┏━━
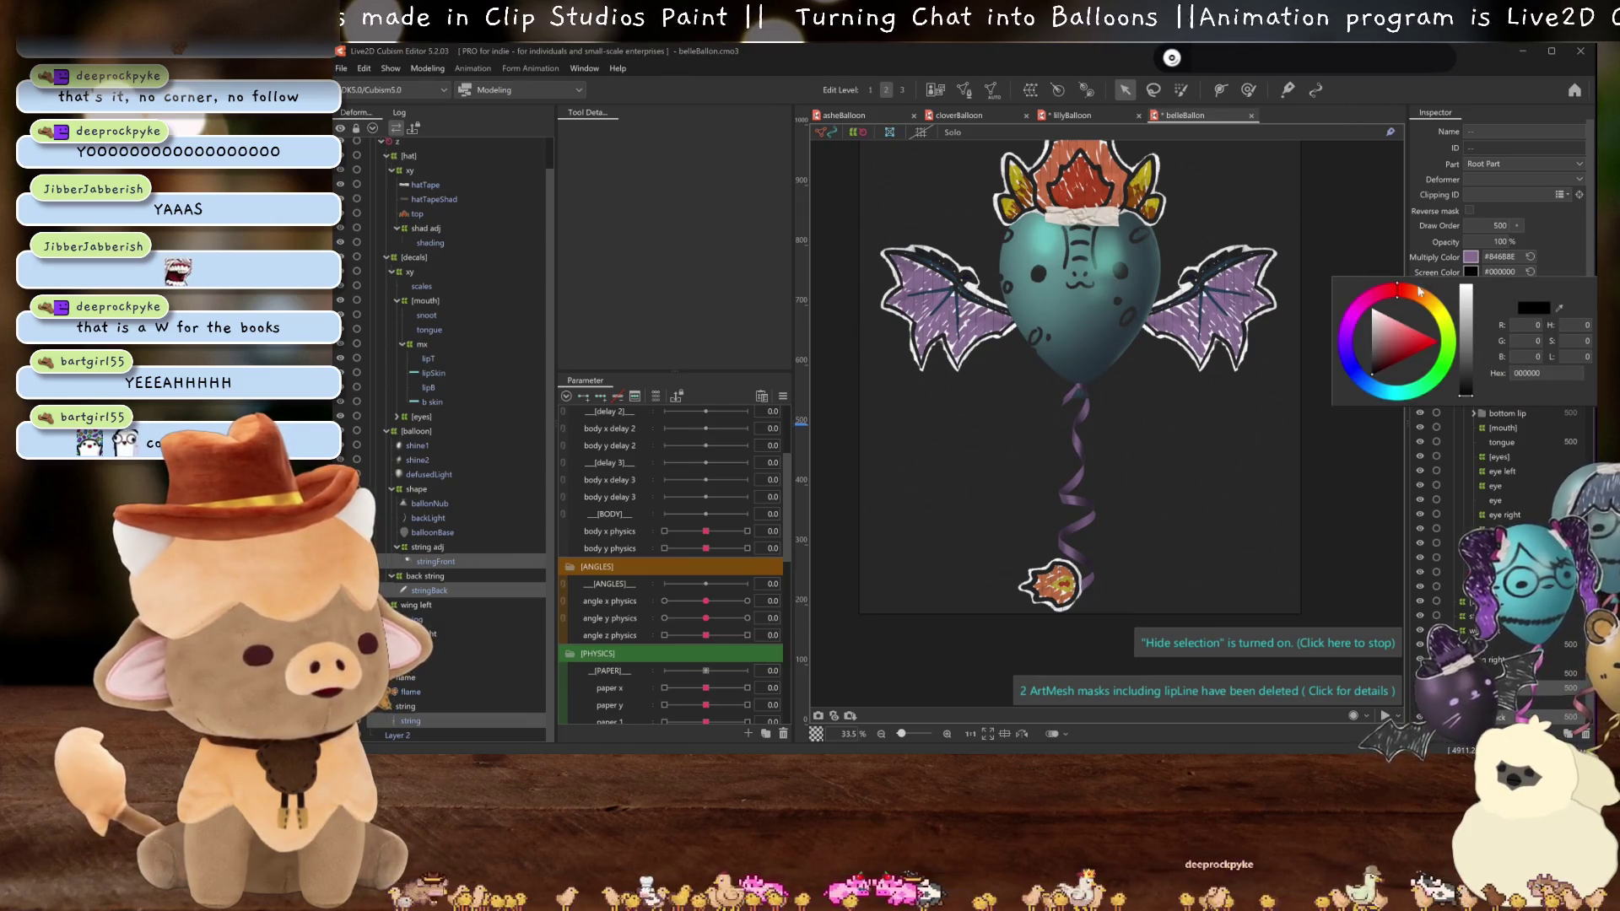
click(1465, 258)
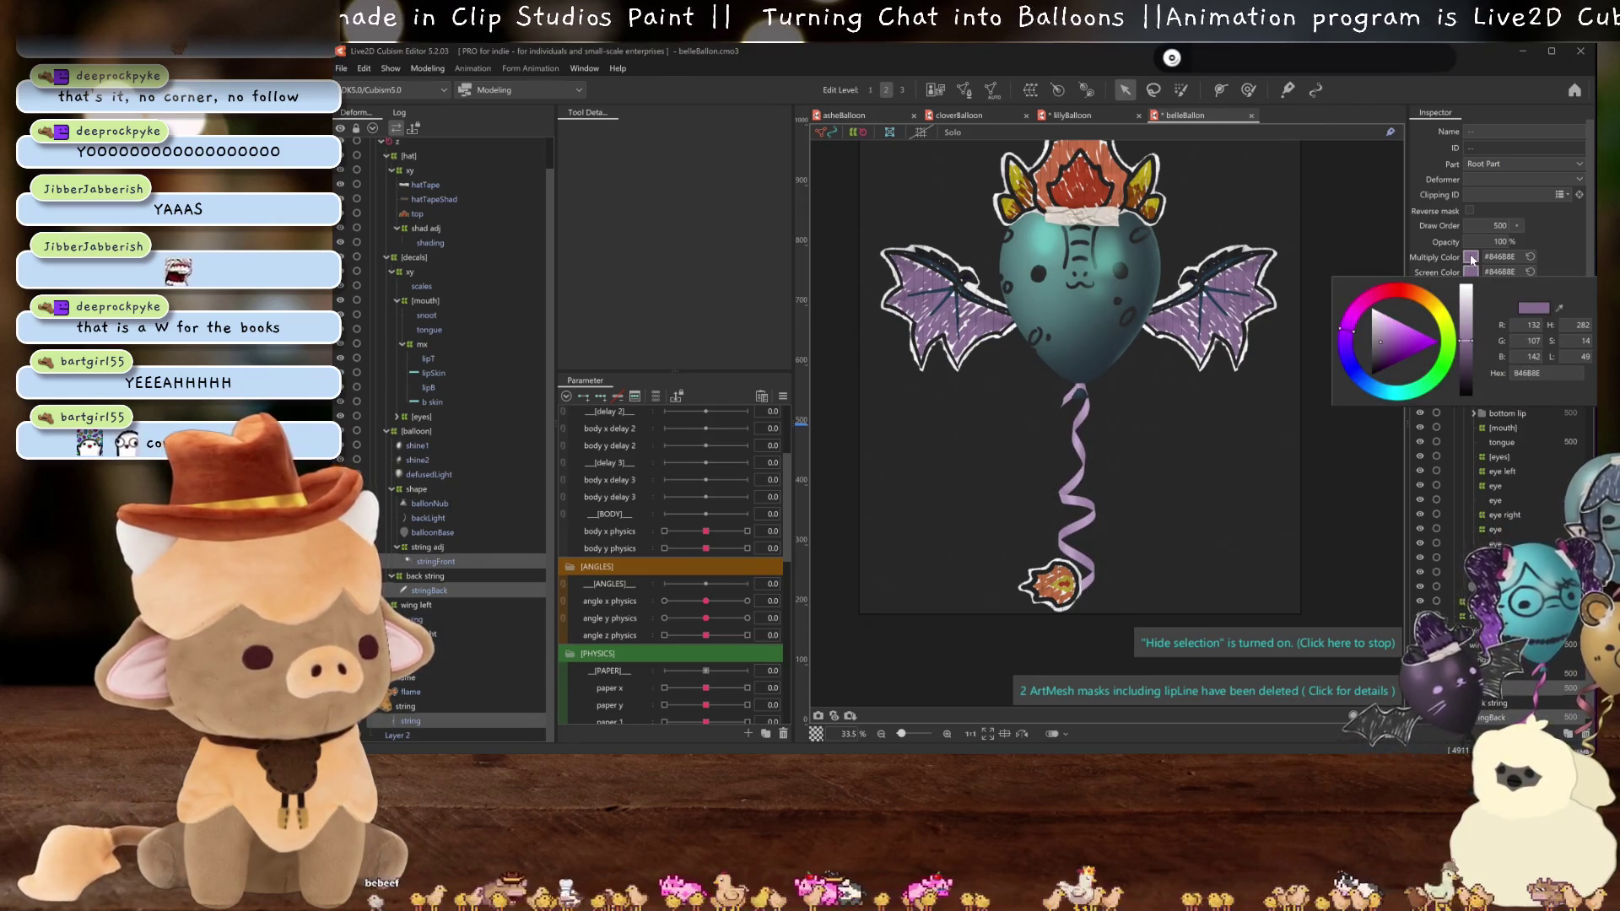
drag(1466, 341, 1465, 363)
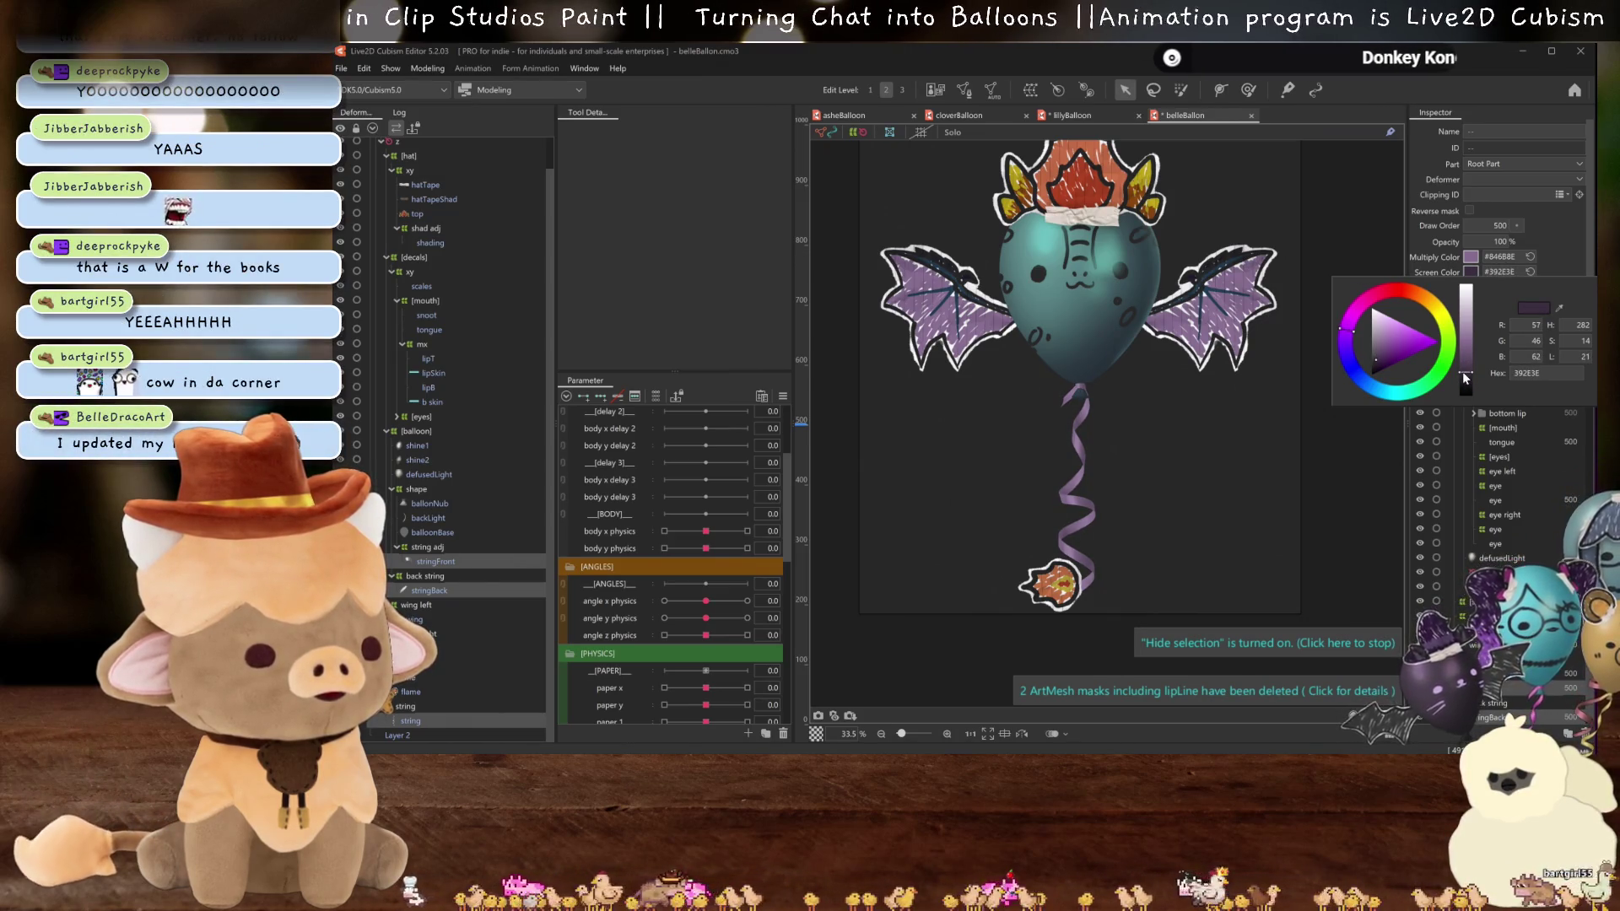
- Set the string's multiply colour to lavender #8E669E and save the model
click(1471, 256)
┗━━
Write out the material above exactly, and omit the pictures it holds.

click(1465, 258)
drag(1466, 341, 1465, 363)
- Set the string's multiply colour to lavender #8E669E and save the model
click(1471, 256)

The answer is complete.